Eine Generation jünger als Demantius war der früh verstorbene,
in Dresden wirkende Schütz-Schüler Caspar Kittel (16031639).
Seine 1638 erschienene Sammlung Arien und Kantaten ist
das erste Beispiel der neuen italienischen weltlichen Kantate nördlich
der Alpen. René Jacobs hat diese süffige, teils virtuos
unterhaltsame, teils melancholisch tief schürfende Musik wiederentdeckt
und eine Auswahl daraus eingespielt, die kaum Wünsche offen
lässt (harmonia mundi france 005247).
Dem konzertierenden italienischen Vokalstil verpflichtet sind auch
die geistlichen Kantaten Philipp Friedrich Boeddeckers (16071683),
der seit 1652 als Stiftorganist in Stuttgart wirkte. Der Druck seiner
Sacra Partitura (1651) enthält neben eigenen Kompositionen
Werke Gasparo Casatis und Monteverdis sowie zwei hoch virtuose Sonaten
für Violine beziehungsweise Fagott. Wenn die Musik gegenüber
Kittel abzufallen scheint, so liegt der Grund weniger im bescheideneren
Zuschnitt der Werke als in der hausbackenen Wiedergabe durch das
Stuttgarter Lukas-Barockensemble, deren Sopransolistinnen den virtuosen
Ansprüchen nicht ganz gewachsen sind (Cornetto COR 10005
Vertrieb: Musikwelt).
Von anderem Kaliber sind die inspirierten, ausdrucksvollen Kantaten
von Sebastian Knüpfer (16331676), einem der Amtsvorgänger
Bachs als Leipziger Thomaskantor. Hier lernen wir Kompositionen
von strenger Monumentalität und verbaler Feinzeichnung kennen,
die zeigen welche vielfältigen Facetten das Vokalkonzert unter
den Händen eines erfinderischen, fantasievollen Komponisten
annehmen konnte.
Die Aufnahme mit dem englischen Kings Consort (Hyperion CDA
67160) ist die zweite Folge einer Bachs Vorgängern und Zeitgenossen
gewidmeten Reihe und in vokaler wie deklamatorischer Hinsicht mustergültig.

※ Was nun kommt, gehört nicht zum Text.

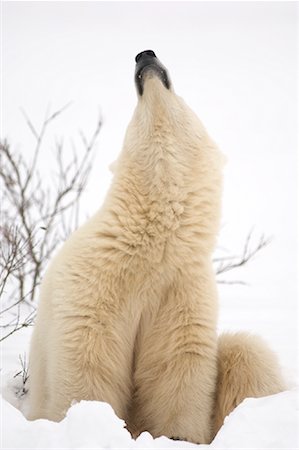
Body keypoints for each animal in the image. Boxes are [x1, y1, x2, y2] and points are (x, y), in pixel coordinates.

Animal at [26, 49, 286, 442]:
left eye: (182, 96)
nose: (145, 55)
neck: (152, 248)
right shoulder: (89, 288)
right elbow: (86, 365)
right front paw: (92, 421)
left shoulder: (181, 292)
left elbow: (176, 368)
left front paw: (178, 437)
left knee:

Das kann man leider nicht sagen von der neuen CD des Collegium Vocale
Gent unter Philippe Herreweghe (harmonia mundi france 901703). Mit
Kantaten von Franz Tunder, Johann Kuhnau, Nicolaus Bruhns und Christoph
Graupner spannt sie den Bogen von der Mitte des 17. bis zum Beginn
des 18. Jahrhunderts und macht auf kleinem Raum die Vielfalt wie
die Entwicklung der deutschen Kirchenkantate deutlich. Leider sind
die Einspielungen mit Ausnahme der meditativen Choralkantate
Wend ab deinen Zorn von Tunder interpretatorisch
nicht sehr überzeugend, ja eher lustlos ausgefallen. Dennoch
möchte man Musiker, Plattenfirmen und Hörer ermuntern,
weitere Entdeckungsreisen im schier unübersehbaren Repertoire
des deutschen Frühbarock zu unternehmen.